Abdollah Ramezanzadeh, le porte-parole du gouvernement, a déclaré qu «il n’est pas besoin de déclarer l’état d’urgence. Le gouvernement, pour tenir les promesses qu’il a faites, a besoin d’une atmosphère calme, où la loi règne. nous espérons que cette atmosphère prévaudra». Interrogé sur une «lettre» de responsables conservateurs demandant aux plus hautes autorités de décréter l’Etat d’urgence, dont plusieurs personnalités ont fait état, il a répondu : «je ne suis pas au courant d’une telle lettre, je ne sais pas si elle a été écrite». «Dans tout les cas, en conseil des ministres (mercredi matin), ce problème n’a pas été évoqué. nous ne considérons pas que le pays est actuellement en situation de crise». Les milieux politiques iraniens sont agités depuis quelques jours par des rumeurs insistantes sur une éventuelle proclamation de l’ «Etat d’urgence», une mesure sans précédent en République islamique.
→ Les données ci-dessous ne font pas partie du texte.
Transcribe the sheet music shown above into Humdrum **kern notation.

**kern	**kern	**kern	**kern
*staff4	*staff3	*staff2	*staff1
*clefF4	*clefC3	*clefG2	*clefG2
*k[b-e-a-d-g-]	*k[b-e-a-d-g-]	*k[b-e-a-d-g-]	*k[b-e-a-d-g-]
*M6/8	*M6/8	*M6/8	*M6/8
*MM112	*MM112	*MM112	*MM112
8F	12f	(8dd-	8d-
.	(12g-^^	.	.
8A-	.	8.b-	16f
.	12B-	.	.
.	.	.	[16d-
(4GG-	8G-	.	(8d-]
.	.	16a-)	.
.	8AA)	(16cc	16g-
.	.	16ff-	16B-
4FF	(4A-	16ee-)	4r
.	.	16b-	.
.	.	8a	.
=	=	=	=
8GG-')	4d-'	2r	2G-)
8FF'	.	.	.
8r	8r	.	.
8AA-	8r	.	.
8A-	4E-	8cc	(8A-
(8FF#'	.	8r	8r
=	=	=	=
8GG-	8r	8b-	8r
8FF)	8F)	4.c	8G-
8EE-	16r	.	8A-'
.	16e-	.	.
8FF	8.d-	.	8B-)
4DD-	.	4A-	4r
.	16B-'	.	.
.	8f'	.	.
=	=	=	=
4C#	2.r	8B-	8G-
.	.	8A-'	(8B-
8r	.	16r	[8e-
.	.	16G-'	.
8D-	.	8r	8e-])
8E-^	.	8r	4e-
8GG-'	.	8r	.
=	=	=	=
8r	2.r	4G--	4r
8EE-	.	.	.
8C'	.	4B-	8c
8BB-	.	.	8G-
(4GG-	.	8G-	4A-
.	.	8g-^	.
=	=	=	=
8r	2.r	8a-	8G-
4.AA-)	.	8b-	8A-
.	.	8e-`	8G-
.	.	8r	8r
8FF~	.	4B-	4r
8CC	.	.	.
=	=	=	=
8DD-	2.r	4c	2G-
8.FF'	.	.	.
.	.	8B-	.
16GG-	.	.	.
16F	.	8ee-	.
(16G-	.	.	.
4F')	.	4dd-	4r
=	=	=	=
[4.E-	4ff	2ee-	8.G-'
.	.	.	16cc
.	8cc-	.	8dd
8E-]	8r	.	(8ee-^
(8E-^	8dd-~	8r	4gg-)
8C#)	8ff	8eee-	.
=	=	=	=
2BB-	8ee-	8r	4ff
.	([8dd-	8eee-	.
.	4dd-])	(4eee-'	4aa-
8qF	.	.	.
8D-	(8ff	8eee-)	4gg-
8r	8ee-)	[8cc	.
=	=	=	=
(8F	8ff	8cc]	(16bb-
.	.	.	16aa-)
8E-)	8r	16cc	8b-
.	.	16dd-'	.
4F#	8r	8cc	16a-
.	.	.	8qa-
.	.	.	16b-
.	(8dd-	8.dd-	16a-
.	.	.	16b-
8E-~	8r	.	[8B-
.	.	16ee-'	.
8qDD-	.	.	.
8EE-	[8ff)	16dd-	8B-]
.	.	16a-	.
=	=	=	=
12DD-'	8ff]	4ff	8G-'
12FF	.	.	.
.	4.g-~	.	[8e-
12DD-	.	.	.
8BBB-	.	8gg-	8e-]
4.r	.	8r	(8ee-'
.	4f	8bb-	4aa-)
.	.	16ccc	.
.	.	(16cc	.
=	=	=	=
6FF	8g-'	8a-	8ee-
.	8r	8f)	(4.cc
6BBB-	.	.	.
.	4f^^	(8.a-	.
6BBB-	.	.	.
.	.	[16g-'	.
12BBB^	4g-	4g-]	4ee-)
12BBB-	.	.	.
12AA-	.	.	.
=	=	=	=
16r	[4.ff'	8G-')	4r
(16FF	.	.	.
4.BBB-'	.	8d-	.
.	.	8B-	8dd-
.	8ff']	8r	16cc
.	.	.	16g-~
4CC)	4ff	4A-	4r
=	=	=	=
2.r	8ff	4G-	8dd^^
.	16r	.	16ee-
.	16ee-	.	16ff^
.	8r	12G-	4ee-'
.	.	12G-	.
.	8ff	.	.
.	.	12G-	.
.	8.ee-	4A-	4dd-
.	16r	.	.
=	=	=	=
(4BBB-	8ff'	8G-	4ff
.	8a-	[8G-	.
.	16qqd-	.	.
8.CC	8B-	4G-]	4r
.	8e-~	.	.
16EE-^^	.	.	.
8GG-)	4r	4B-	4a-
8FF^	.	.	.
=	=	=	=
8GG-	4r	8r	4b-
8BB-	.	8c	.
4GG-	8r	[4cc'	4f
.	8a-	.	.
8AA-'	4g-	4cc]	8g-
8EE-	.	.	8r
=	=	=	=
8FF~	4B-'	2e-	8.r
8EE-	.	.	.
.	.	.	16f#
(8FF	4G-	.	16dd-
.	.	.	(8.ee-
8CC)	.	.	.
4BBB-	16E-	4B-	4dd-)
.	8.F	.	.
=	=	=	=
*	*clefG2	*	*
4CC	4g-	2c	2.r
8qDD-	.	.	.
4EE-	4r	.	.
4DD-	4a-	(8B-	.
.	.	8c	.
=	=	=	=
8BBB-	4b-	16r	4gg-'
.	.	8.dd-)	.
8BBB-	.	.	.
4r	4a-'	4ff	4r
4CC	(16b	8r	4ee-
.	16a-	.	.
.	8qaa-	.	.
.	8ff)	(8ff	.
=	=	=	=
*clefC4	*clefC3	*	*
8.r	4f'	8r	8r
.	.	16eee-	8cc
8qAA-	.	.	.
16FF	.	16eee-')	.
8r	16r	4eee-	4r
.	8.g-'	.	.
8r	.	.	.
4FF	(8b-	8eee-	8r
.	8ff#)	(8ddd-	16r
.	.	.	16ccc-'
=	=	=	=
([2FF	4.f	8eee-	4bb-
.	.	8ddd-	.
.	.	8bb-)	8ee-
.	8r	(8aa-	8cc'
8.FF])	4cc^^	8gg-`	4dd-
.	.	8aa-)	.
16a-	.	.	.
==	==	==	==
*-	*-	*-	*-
Dans des déclarations publiées mardi, le dirigeant réformateur Karim Argandepour avait estimé «possible la proclamation d’un Etat d’urgence, qui serait une forme de coup d’Etat contre le camp réformateur». «Certains extrémistes du camp conservateur chercheraient à créer une telle situation exceptionnelle», avait indiqué M. Argandepour, rédacteur en chef du journal suspendu Norouz, organe du Front de la participation (FP, 40% des sièges au Parlement), le principal parti réformateur dirigé par Mohammad-Reza Khatami, frère du chef de l’Etat. Un autre responsable du FP, Abbas Abdi, avait déclaré que «certains cherchaient à établir une situation d’exception en se fondant sur les menaces américaines», accusant ces personnes de faire «en réalité le jeu des Américains». Des dirigeants conservateurs ont aussi évoqué une possible proclamation de l’Etat d’urgence, au moment où la tension est très forte entre les réformateurs qui soutiennent le président Mohammad Khatami et les conservateurs qui, bien que laminés à chaque élection, détiennent la plupart des leviers de pouvoir.
D’autre part, le commandant en chef de l’armée iranienne, le général Mohammad Salimi, a fait état mercredi de «plans et dispositifs» pris par les forces armées «pour déjouer les menaces américaines contre l’Iran». «Nous avons des plans et des dispositifs prévoyant notamment des manoeuvres et des mouvements de troupes de l’armée de terre, de l’air et celles de la marine», a souligné le général Salimi, cité par l’agence officielle IRNA. Il a ajouté que les forces armées étaient «prêtes à répondre aux menaces» des Etats-Unis.
«Quelle que soit la menace et d’où qu’elle vienne, de gros moyens sont prêts pour y faire face», a indiqué le militaire qui s’exprimait à Nochahr, principal base navale iranienne dans la Caspienne.